İş Bulup Münih'e Taşınan Bir Sözlük Yazarının Edindiği İlk İzlenimler
2 ay önce taşındığım ve tuttuğum eve ancak üç gün önce yerleşebildiğim şehir. ev bulma süreci gerçekten zorlayıcıydı. çalıştığım şirketin ayarladığı relocation şirketi sayesinde sürecin biraz daha kolaylaştığını söyleyebilirim. buna rağmen evlerin geneli pahalı ve bulma süreçleri çok uzun.
ev bakınırken işyerine yakın olmasını çok istemiştim. türkiye'de her gün 70 km araba kullanmaktan tiksindiğim için bir süre keyfini çıkarmak istedim. şu an ev iş arası mesafe yaklaşık 300 metre ve bu ciddi bir şekilde insanın hayat standardını yükseltiyor. schwabing sanırım münih'in en pahalı yerlerinden birisidir. 35 metrekare bir eve her şey dahil 1200 euro ödüyorum. aslında gelirken genel olarak ilk 7-8 ay bir birikim yapma hedefiyle gelmedim.
daha çok sisteme adapte olmaya çalışmakla geçireceğim bir süreç olacak. sonrasında belki kendime başka bir ev bakabilirim. kurumsal değil startup bir şirkete geldiğimden dolayı çok fazla uzun vadeli plan yapmadım. oturum kartını aldıktan sonra daha farklı yaklaşacağım kesin.
herkes yazmış ama almanya bekar ve çocuksuz bir çalışan için steuerklasse 1 dedikleri en yüksek gelir vergisi sınıfına sahip. yıllık 70000 euro brüt maaşın aylık neti yaklaşık 3500 euro yapıyor. evli olup eşiniz çalışmadığında ya da sizden daha az kazandığında klasse 3 oluyorsunuz ve sanırım 4000 euroya kadar yükseliyor. çocuk kısımlarını ise hiç bilmiyorum.
çalışma şartları genel olarak türkiye'den çok daha rahattır. haftada iki gün evden çalışma imkanı var. özel bir durumunuz varsa bu süreyi uzatabilirsiniz. oktoberfest yüzünden otel bulamadığımdan dolayı 10 gün uzaktan çalışmıştım. türkiye'nin aksine karşılıklı güven olduğu için çok sorun olmuyor. yıllık izin 28 iş günüydü türkiye'deki 20 günden ve haftayı kapattığınızda cumartesi gününün de düşülmesi saçmalığından sonra gayet iyi geldi.

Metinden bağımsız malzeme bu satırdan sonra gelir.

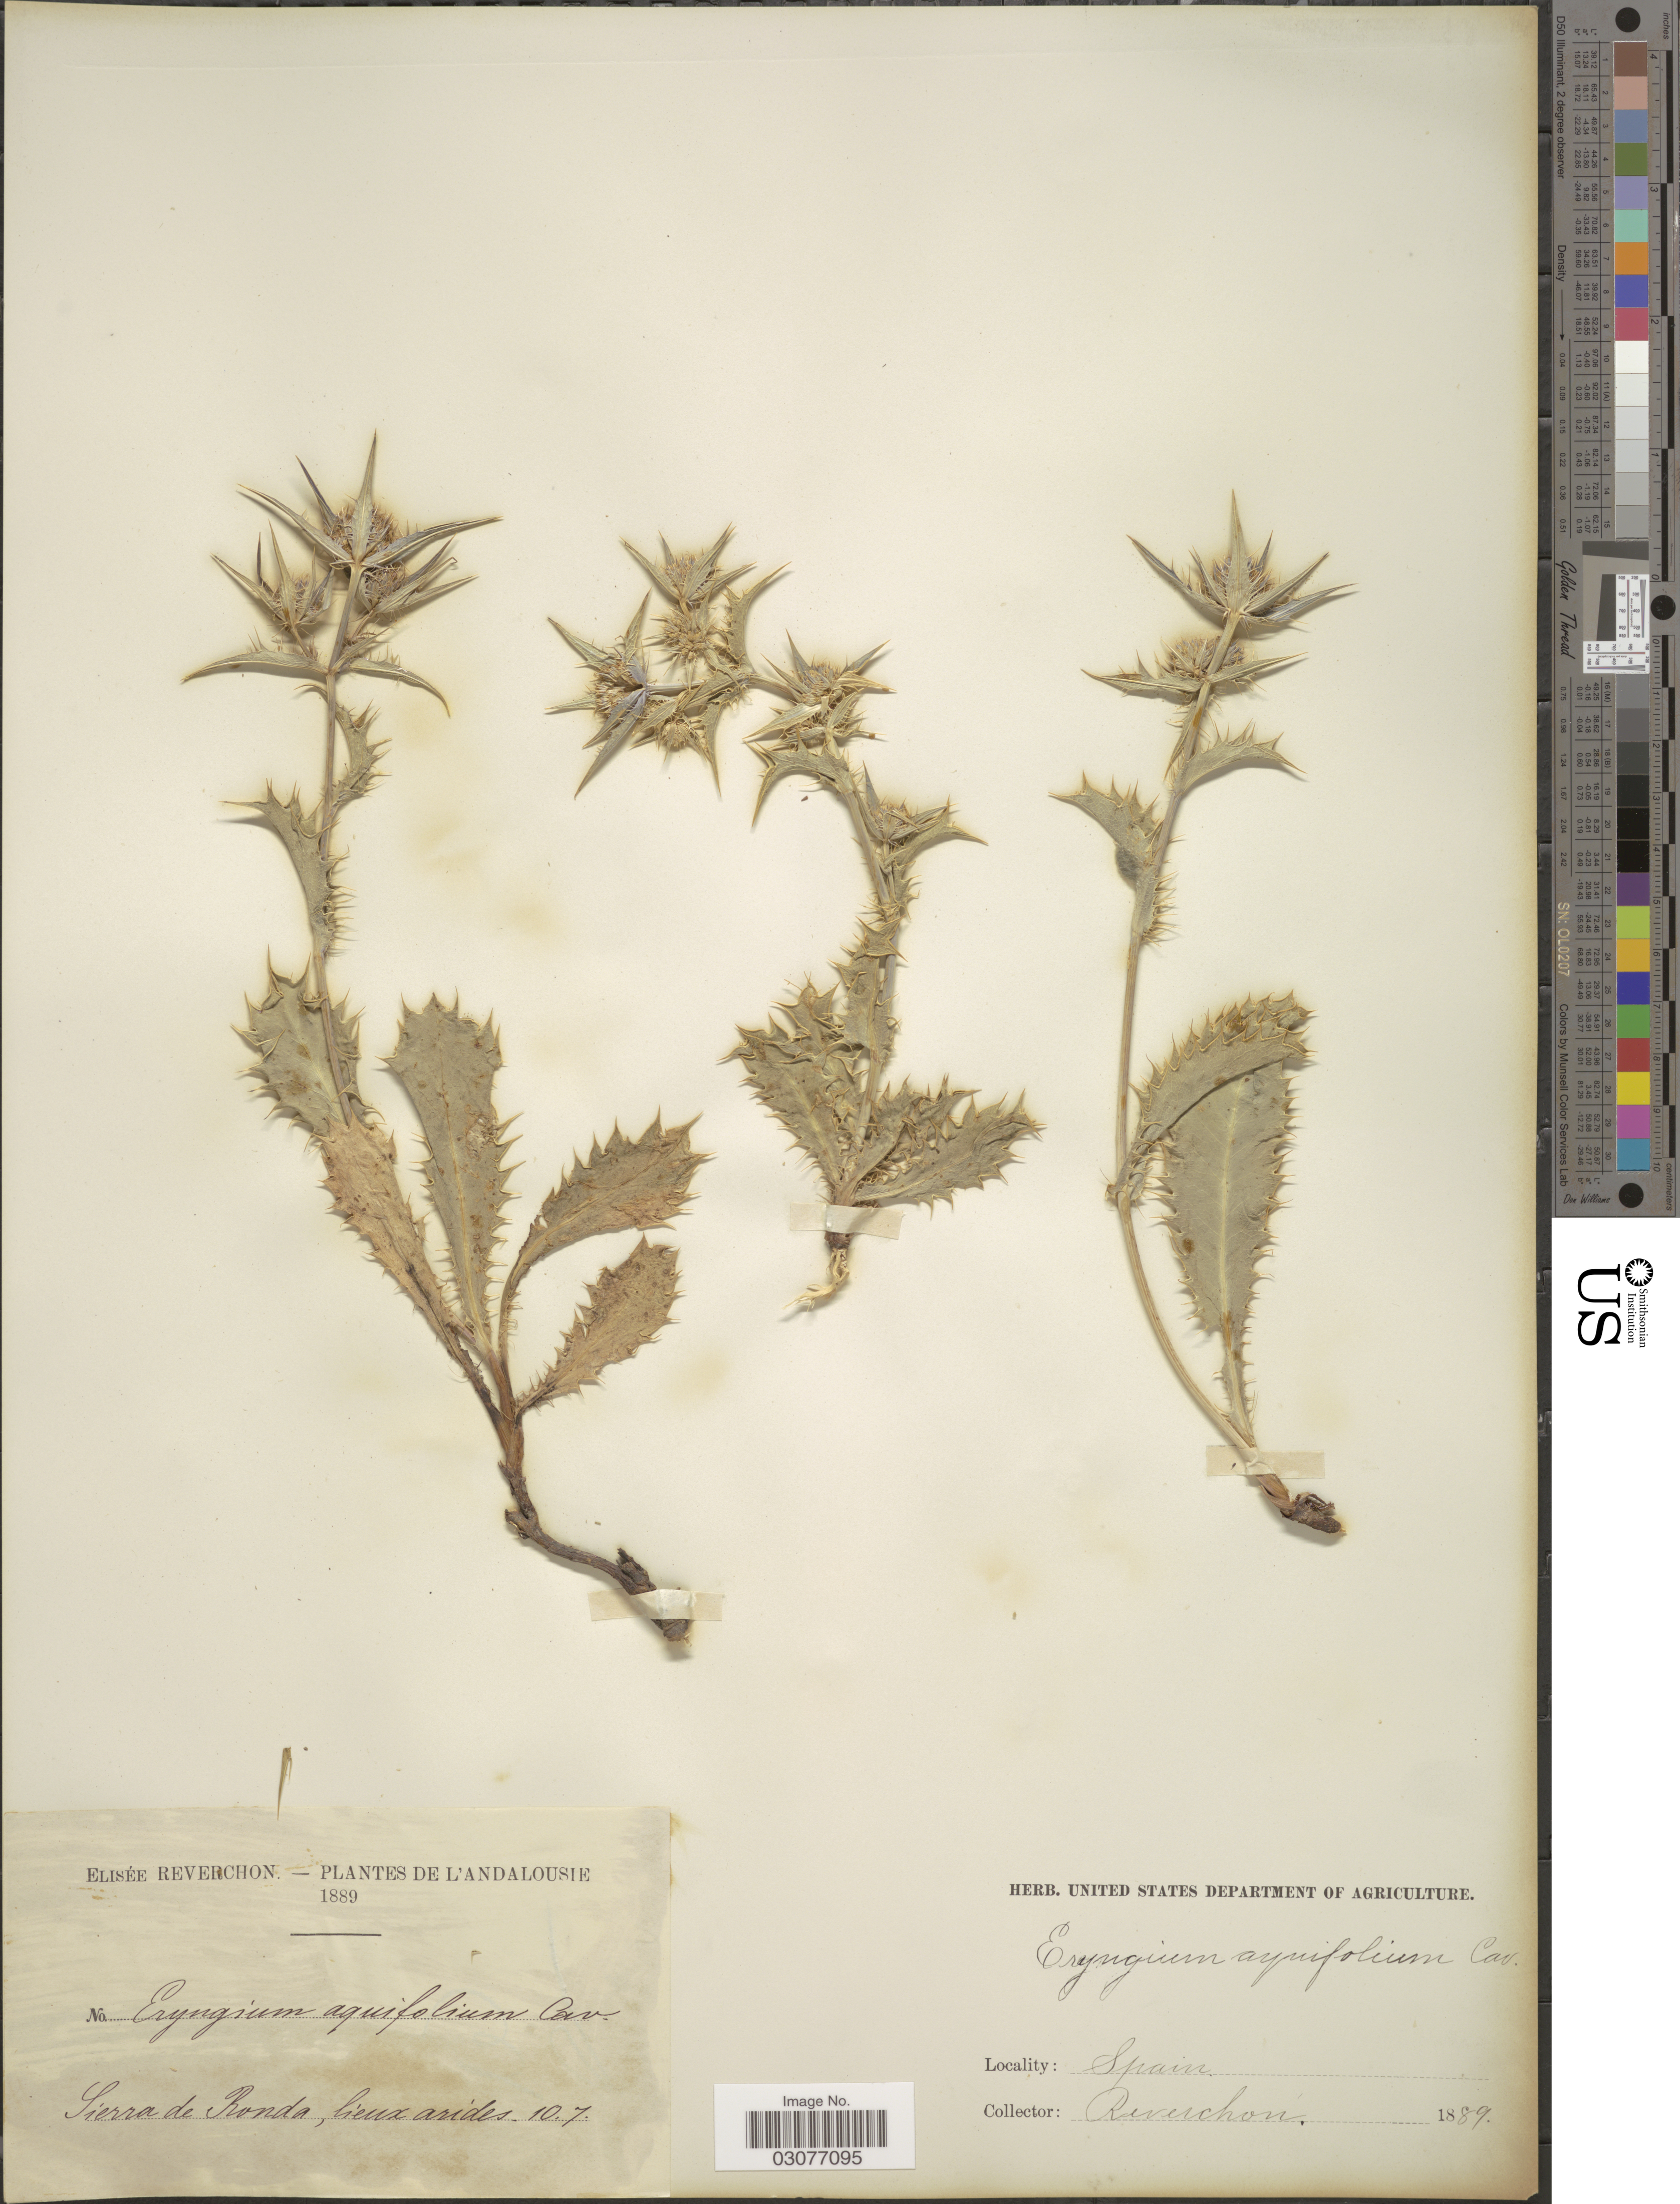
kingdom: Plantae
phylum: Tracheophyta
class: Magnoliopsida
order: Apiales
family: Apiaceae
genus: Eryngium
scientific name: Eryngium aquifolium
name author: Cav.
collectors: E. Reverchon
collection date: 1889-07-10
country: Spain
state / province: Andalucía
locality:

şehir sakin ve düzenli, birçok alman şehri de aşağı yukarı böyle zaten ama münih almanya'nın en pahalı şehri tabii bunu bilmekte fayda var. haftalık market alışverişine ortalama 150 euro harcıyorum. genel olarak pek bir maddi zorluk yaşamıyorum. aşağı yukarı ayda 1000 euro kenara atabiliyorum ama çocuklu aileler için bambaşka dinamikler söz konusudur, hem vergi hem de harcama kalemleri bakımından.
buradaki ücretimden kirayı çıkarınca geriye kalanı türkiye'de kazanamıyordum, hem de savunma sanayinin en büyük şirketlerinden birindeyken. biraz daha önümü görmeye başladıktan sonra türkiye'deki birikimimi de buraya getirip ev alabilirim. kira/ev kredisi ödemeden burada 3500 euro net gelirle zaten türkiye'deki standartların çok üzerine çıkacağımı biliyorum.
bu işin sadece finansal tarafı tabii. bunun dışında işe yürüyerek gitmek, güvenlik kaygıları yaşamamak, sürekli enflasyon ve döviz kuru takip etmek zorunda kalmamak, senede 28 iş günü yıllık izin gibi tarafları da var ki onları denkleme katınca zaten türkiye'nin tek avantajı anadilini konuşmaktan ibaret hale geliyor.
yine de, ben mevcut durumda maddi nedenlerden dolayı geldiğimi söyleyemem çünkü türkiye'deki yaşam standartlarım daha çok para kazandığımda daha iyi hale gelmeyecek kadar iyiydi, yani benim kariyer anlamında beklentilerim vardı ama maddi bir beklentim yoktu. ama geleceğe dair belirsizlikler, düzensiz bir trafik, saygısız insanlar, fakirlikten dolayı birbirine kinlenmiş yığınlar, parayı verip yine de bir ay kışlaya girme saçmalığı, can ve mal güvenliğinin olmaması gibi nedenler varken kazandığım parayla kendinize fanustan bir habitat inşa etme ihtimalim bile kalmamıştı.
yaşadığınız toplum huzurlu değilse, siz huzurlu olamazsınız çünkü huzur parayla satın alınamaz. türkiye'de huzurlu yaşamanızı sağlayacak bir maaş/ücret/makam/gelir maalesef artık yok, inzivaya çekilmediğiniz takdirde.